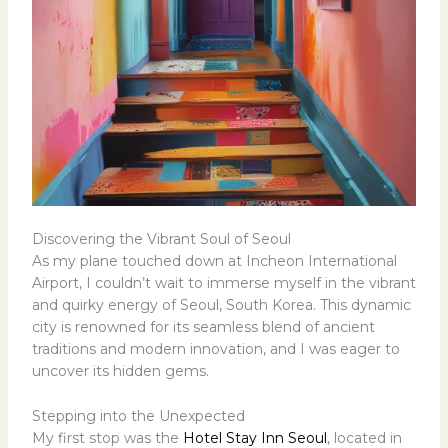
Discovering the Vibrant Soul of Seoul
As my plane touched down at Incheon International
Airport, I couldn’t wait to immerse myself in the vibrant
and quirky energy of Seoul, South Korea. This dynamic
city is renowned for its seamless blend of ancient
traditions and modern innovation, and I was eager to
uncover its hidden gems.
Stepping into the Unexpected
My first stop was the
Hotel Stay Inn Seoul
, located in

____

JOB => What is needed is an exact printout of every line from the one with "and quirky energy" through the end of the data, including both, and nothing more.

RESULT =>
and quirky energy of Seoul, South Korea. This dynamic
city is renowned for its seamless blend of ancient
traditions and modern innovation, and I was eager to
uncover its hidden gems.
Stepping into the Unexpected
My first stop was the
Hotel Stay Inn Seoul
, located in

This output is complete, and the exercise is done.